|Review by tonereef January 16, 2013 (2 of 3 found this review helpful)
|When these stirring, characterful performances were taped in April 1977, Kosler was the CPO’s second conductor, under Neumann. (Neither by the way was a friend of the regime). It was one of the Supraphon-Denon co-productions of that era that were released on 14-or 16-bit digital LP in Japan, and in this case in SQ analogue on Supraphon. The SACD’s Japanese-only notes say the source is analogue, and it’s part of their “Supraphon 4ch collection” though I don’t know what other SACDs that includes.
Kosler toured Japan with the CPO four times and did a lot of guest conducting there over the years, so perhaps that was a consideration in Nippon Columbia (formerly Denon) deciding to remaster this to DSD in 2007 – and, who knows, in Kosler getting to conduct the recording in first place. (Neumann recorded these pieces with the CPO only in 1982.)

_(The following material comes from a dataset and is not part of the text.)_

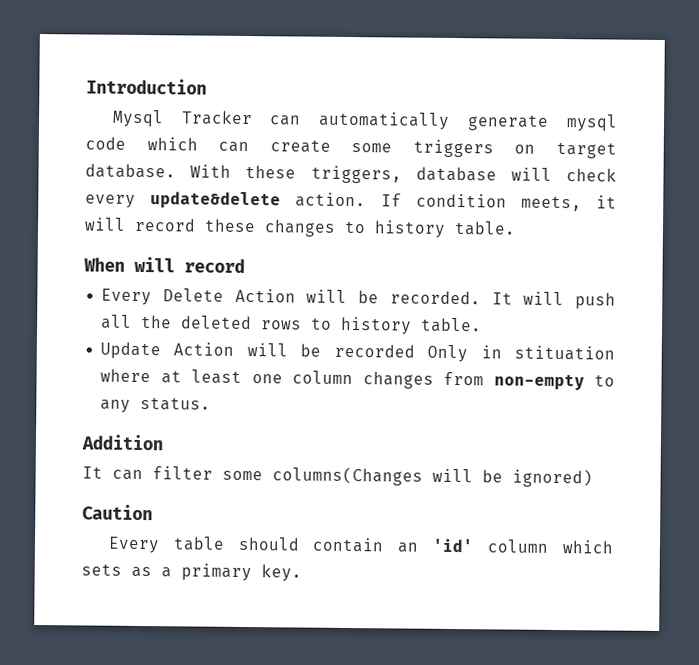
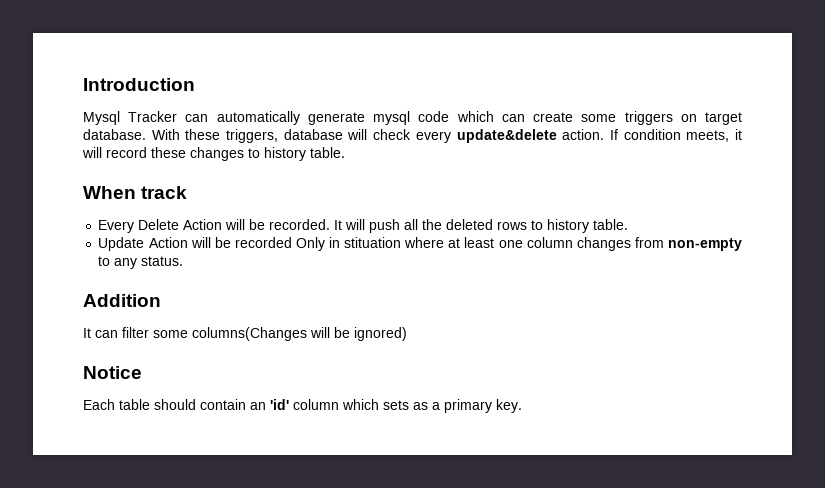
[134,256,245,273] will record -> [141,186,188,199] track
[82,504,153,521] [107,536,160,554] Caution // Every -> [83,366,142,379] [83,399,115,410] Notice // Each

About the performances I completely agree with the Amazon.com reviewer of the Denon CD, who calls them “ecstatic”, “volcanic”, “throat-grabbing”. And to hear the CPO play these pieces in high-res is, I can now say, a thrill. For the longest time though I had a problem with the sound. It’s certainly not ‘audiophile’. There’s considerable spotlighting; the upper strings, winds and brass all tend towards the over-lit; deep bass is lacking and there’s not a great deal of warmth either; and the mics capture a lot of the long, heavy reverberation of the Rudolfinum – all of which can make the sound somewhat glassy and coagulated when things get loud (at least in stereo). So unless you have a highly resolving and truthfully balanced system you might not be as taken by this disc as I am. Upgrading from the Stax SR007 to SR009 and an amp that does those phones justice actually made the recording thoroughly enjoyable for the first time. Now the sound comes across as sharp-edged and a bit brazen, in a good way. So if you can get what’s there off the disc and you’re a Janacek fan, it’s really not to be missed. As a nearly transparent window onto the CPO’s playing, as well for as Kosler’s natural way with this wonderfully humanistic yet transcendent music, I haven’t heard anything quite like it.
Comparing “Sinfonietta” with the Ancerl Edition’s, there’s way (way!) more clarity and detail; even though Kosler’s tempos generally aren’t as fleet the music just shines forth. However, Mackerras (CPO, early 2000s) is more naturally mic’d, better balanced timbrally and spatially, and is also conducted and performed with the keen interpretive vigour and responsiveness to the music’s moods that he was known for in Janacek – and the redbook sound conveys it all coherently. You can get 5 CDs’ worth of Mackerras’s Janacek and Martinu on Supraphon’s “Life with Czech Music” box, and it will cost about the same as ordering this SACD from Japan.